--- Text shown ---
******
The 3D laser range finders can provide high-resolution data at a very high sampling rate. Examples 
of this type of range finders include RIEGL, CYRAX, zoUer + frohlich scanner, Velodyne 3D-LRF, 
and space ground LiDAR, which all generate consistent 3D data points within a single 3D scan. The 
major benefits of these sensors are high resolution and large field of view. Unfortunately, these sensors 
are usually heavy in weight, with high power consumption and high cost. In contrast to expensive 3D 
laser sensors, the FX 3D LIDAR sensor is relatively lightweight and has no rotational mechanical 
parts, but its resolution is low. 

2.1.2. Stereo Vision Systems 

Stereo vision systems acquire 3D data with two or more cameras by passive sensing. Some commercial 
stereo vision systems are available, such as those manufactured by PointGray and VidereDesign. 
Comparing to laser ranger sensors, the range data resolution of a stereo camera is usually lower. 
However, it can provide high-resolution images, texture and color information, not just a 3D geometry. 
Now, stereo cameras have been widely applied to map-building [8-12], natural environment navigation, 
and rescue missions [13]. Nevertheless, stereo vision has limitations, especially in environments with 
few features and limited visibility due to undesirable light conditions. Furthermore, stereo vision is 
effective only in the near field as its range precision and maximum depth is limited because its range 
resolution usually decreases rapidly as the depth increases.
******
--- Extracted entries ---
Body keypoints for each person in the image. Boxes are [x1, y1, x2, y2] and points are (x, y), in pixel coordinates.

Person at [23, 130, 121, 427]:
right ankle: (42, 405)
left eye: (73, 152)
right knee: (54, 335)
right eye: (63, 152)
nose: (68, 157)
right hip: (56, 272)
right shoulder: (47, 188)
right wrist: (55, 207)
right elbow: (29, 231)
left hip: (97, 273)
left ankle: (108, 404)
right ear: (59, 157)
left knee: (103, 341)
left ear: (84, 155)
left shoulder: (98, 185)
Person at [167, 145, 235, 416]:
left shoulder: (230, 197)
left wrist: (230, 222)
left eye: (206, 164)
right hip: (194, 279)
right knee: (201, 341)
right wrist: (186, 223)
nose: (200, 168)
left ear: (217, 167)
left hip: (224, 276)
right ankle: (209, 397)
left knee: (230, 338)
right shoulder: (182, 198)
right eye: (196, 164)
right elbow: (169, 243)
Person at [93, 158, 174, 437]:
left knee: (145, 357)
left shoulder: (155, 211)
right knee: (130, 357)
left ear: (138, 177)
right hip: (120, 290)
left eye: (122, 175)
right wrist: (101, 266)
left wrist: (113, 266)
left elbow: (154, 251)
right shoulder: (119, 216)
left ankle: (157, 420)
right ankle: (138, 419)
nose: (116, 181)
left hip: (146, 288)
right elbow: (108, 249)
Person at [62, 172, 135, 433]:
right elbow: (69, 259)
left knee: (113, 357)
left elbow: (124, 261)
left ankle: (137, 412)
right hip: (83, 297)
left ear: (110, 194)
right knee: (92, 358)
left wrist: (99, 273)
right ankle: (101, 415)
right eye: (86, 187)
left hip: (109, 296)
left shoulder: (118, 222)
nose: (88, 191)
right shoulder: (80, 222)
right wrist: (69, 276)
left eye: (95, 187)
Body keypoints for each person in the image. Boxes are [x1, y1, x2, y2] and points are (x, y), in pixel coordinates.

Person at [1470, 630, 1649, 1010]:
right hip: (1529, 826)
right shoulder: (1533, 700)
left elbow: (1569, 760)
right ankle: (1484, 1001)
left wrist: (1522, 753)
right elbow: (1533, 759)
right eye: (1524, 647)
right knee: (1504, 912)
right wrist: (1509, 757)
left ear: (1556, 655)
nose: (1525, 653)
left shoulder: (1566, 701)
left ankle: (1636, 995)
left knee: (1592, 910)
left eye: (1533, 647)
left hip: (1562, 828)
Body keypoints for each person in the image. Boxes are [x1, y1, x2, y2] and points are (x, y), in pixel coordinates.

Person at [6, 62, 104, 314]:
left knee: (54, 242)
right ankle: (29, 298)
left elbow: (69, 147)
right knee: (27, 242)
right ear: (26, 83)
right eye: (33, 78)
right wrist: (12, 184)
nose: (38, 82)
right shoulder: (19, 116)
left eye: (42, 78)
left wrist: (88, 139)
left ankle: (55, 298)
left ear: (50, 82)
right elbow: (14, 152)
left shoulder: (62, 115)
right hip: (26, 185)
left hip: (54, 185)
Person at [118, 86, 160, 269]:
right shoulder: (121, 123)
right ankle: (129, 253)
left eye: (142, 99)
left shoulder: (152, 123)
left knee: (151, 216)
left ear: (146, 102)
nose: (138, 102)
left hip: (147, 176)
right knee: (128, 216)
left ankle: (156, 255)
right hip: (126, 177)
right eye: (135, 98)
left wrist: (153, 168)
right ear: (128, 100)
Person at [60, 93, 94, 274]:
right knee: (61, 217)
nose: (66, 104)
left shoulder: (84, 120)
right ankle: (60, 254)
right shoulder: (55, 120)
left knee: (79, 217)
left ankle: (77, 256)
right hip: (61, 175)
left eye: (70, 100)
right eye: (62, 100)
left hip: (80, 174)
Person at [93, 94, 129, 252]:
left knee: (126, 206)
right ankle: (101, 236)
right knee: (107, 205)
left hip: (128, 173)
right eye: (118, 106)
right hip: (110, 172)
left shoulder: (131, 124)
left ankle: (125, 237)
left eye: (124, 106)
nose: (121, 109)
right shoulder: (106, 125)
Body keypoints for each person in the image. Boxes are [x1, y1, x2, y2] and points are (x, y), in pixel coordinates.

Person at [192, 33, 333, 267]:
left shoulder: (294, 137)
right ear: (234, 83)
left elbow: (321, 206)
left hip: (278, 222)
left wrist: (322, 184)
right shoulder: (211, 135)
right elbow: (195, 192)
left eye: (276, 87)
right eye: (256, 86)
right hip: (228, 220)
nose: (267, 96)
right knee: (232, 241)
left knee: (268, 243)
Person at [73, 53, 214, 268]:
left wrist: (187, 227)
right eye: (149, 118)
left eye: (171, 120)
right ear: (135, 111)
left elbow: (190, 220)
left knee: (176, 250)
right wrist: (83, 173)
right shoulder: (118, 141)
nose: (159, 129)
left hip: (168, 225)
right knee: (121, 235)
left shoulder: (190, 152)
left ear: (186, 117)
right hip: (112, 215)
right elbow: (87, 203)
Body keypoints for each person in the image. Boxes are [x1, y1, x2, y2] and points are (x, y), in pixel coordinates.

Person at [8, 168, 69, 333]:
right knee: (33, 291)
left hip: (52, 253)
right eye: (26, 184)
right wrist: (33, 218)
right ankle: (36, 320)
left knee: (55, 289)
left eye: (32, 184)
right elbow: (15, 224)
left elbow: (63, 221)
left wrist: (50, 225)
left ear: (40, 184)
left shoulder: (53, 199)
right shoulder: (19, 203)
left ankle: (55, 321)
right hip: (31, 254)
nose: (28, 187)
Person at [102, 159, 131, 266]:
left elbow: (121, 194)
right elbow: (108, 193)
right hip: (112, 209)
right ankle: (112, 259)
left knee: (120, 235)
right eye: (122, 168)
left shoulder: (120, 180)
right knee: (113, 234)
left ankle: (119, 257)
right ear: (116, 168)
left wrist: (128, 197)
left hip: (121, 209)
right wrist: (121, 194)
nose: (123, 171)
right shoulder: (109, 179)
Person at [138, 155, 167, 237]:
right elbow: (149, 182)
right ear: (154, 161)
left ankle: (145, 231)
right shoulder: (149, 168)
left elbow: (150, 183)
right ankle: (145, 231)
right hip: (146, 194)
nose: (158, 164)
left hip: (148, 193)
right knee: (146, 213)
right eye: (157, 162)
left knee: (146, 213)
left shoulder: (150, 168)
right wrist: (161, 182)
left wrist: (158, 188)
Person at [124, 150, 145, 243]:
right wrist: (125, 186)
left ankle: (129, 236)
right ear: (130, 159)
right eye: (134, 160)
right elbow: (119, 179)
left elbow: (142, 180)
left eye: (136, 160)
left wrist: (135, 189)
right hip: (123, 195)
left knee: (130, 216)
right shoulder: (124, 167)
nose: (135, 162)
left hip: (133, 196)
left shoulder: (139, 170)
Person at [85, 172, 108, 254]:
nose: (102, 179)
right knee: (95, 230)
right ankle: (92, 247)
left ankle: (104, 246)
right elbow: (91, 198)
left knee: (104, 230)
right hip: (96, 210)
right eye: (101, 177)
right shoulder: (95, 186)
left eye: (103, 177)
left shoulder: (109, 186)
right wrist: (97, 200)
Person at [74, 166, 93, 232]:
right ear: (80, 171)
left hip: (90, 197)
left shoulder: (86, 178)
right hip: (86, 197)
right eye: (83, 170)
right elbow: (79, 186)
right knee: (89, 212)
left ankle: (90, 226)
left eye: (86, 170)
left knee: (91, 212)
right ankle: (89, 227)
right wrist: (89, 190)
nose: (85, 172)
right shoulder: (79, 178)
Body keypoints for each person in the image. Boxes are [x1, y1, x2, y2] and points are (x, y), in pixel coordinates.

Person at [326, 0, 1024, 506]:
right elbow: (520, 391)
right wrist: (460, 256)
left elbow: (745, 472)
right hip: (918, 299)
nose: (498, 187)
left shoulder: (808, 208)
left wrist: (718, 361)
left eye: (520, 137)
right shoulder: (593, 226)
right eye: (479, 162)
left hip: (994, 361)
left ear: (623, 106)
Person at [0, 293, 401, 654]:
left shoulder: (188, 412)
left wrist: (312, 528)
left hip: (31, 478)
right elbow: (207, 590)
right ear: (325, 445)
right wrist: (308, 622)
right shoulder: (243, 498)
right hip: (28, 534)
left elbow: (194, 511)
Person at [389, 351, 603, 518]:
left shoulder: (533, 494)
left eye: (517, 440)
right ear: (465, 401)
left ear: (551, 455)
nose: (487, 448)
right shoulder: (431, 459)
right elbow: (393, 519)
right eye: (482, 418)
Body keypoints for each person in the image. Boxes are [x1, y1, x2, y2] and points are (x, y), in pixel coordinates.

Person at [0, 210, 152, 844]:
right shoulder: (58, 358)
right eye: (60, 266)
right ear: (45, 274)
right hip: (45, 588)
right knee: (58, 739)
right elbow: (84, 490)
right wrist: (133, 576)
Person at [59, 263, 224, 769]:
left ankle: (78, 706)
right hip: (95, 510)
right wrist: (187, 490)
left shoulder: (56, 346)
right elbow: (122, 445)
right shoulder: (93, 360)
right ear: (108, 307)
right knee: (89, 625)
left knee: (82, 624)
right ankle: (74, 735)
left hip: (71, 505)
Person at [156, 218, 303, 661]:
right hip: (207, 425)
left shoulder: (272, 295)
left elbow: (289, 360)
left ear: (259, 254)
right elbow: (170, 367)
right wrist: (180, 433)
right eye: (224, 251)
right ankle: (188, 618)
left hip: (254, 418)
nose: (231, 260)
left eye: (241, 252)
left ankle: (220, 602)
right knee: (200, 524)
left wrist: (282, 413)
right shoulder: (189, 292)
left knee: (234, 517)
******
Answer the following questions from the text on 3D sensing systems.
(a) What major benefits of 3D laser range finders does the text name?
(b) Which two manufacturers of commercial stereo vision systems are given?
(c) According to the text, why is stereo vision effective only in the near field?

--- Answer box ---
(a) High resolution and a large field of view.
(b) PointGray and VidereDesign.
(c) Its range precision and maximum depth are limited, because its range resolution usually decreases rapidly as depth increases.